The relation of the United States to this highway is quite different from that of the commonwealth of Massachusetts. Cf. Proprietors of Mt. Hope Cemetery v. City of Boston, 158 Mass. 509, 33 N.E. 695, 35 Am. St. Rep. 515, a learned and elaborate opinion dealing with the distinction between property held by a municipality in its private or proprietary character, and property or rights held "for purposes deemed strictly public," in which the town "holds merely as an agency of the state government for the performance of the strictly public duties devolved upon it." It is settled law that the commonwealth may reallocate, without compensation, to other public uses, property or rights thus held as a mere agency of the state government, but may not so deal with many other kinds of property owned "in its private or proprietary character, as a private corporation might own it." 158 Mass. 519, 33 N.E. 698. The unlimited power of the state over the first kind of property rests upon the broad proposition that cities and towns are, for most practical purposes, mere creatures of the state. Their boundaries may be changed; their powers enlarged *457 or limited; the state may delegate to them more or less of control over taxation, police protection, schools, and other functions — social, business, or political. It may regard lands appropriated for town ways as of more public utility if used for a water system. Inhabitants of Cheshire v.
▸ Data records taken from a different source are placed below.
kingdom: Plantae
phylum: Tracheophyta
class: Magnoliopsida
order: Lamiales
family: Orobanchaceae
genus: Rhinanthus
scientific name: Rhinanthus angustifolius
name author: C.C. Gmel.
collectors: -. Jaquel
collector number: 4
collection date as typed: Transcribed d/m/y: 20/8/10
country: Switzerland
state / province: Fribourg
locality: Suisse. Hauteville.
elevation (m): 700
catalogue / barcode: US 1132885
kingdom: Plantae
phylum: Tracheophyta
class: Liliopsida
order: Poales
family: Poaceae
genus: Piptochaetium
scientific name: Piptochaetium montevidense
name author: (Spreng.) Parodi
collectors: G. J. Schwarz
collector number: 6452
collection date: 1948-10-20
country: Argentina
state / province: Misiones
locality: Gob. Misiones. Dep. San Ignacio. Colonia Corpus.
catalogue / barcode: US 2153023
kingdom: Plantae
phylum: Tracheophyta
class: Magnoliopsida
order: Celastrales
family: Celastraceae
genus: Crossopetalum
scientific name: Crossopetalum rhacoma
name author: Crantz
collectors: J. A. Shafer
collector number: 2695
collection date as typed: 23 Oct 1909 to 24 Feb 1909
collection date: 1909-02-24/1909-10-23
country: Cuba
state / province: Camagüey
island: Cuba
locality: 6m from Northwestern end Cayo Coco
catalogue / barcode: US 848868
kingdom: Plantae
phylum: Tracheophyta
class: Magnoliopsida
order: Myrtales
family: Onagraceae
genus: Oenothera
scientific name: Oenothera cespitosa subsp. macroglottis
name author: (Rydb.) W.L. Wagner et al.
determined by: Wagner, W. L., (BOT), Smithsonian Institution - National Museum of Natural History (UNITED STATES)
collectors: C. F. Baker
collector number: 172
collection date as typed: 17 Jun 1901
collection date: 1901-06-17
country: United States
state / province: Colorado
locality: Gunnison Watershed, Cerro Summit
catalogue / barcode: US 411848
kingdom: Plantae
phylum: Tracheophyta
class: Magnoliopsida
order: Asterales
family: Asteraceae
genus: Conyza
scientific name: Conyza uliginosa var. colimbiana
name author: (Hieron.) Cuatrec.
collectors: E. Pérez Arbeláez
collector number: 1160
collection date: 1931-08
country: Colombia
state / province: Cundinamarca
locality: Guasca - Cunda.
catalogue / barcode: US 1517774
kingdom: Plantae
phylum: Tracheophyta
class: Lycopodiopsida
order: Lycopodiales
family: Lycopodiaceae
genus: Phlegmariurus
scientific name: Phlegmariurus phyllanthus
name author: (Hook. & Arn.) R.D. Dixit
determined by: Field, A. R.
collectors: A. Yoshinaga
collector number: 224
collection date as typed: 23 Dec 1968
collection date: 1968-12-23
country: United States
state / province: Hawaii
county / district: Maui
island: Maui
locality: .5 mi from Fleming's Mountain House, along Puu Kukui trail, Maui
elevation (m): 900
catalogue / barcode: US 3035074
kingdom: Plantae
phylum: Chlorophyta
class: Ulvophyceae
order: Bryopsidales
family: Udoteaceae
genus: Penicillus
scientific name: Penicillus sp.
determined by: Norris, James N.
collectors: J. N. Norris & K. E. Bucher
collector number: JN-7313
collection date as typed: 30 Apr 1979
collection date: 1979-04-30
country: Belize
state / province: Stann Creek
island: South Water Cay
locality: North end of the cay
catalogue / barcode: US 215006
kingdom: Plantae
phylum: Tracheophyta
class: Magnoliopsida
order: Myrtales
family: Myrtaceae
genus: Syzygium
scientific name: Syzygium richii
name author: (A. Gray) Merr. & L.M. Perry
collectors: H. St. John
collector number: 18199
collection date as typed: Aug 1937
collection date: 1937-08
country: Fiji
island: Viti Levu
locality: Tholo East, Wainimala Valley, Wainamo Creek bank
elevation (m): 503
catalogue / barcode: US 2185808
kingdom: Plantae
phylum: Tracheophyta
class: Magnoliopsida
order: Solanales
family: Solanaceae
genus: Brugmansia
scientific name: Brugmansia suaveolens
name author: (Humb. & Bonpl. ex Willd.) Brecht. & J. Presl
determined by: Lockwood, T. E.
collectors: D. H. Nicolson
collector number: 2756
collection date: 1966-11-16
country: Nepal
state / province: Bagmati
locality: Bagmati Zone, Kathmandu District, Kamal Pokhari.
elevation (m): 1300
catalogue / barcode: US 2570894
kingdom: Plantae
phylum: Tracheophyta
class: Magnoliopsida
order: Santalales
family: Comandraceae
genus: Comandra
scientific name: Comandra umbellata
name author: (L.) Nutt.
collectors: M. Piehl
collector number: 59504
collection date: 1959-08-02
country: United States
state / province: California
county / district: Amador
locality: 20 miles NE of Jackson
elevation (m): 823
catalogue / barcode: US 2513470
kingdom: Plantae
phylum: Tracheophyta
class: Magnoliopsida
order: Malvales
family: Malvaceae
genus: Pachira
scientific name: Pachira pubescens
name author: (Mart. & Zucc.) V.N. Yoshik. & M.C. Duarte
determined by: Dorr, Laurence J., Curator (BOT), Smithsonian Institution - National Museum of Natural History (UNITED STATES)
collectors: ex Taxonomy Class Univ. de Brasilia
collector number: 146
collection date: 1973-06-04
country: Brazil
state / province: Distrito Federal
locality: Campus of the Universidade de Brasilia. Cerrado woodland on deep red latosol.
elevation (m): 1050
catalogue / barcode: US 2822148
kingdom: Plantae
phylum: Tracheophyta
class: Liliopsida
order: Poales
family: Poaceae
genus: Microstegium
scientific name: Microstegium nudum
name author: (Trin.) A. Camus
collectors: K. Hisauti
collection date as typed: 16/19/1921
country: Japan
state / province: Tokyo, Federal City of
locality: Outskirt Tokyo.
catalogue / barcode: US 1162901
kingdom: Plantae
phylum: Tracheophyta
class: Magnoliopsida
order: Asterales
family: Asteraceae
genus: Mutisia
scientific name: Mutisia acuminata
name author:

Adams & C. Reservoir Co., 119 Mass. 356. Any increased tax burden resulting from such shifting of the public use of lands lying in any town is within the scope of the Legislature's general control over the allocation of tax burdens. 119 Mass. 360. But the federal government's power of eminent domain — necessarily implied as an efficient and appropriate means of exercising other powers expressly given — is to be used subject to the broad limitations of the Fifth Amendment. It is a stranger to the town. It can no more take, without compensation, their property rights, than it can those of an individual.

The result is that, pursuant to the stipulation, the decree of condemnation is to be amended by awarding $10,000 to the town of Bedford, with interest thereon from November 10, 1926.

The decree of condemnation is amended by awarding $10,000 to the town of Bedford, with interest thereon from November 10, 1926.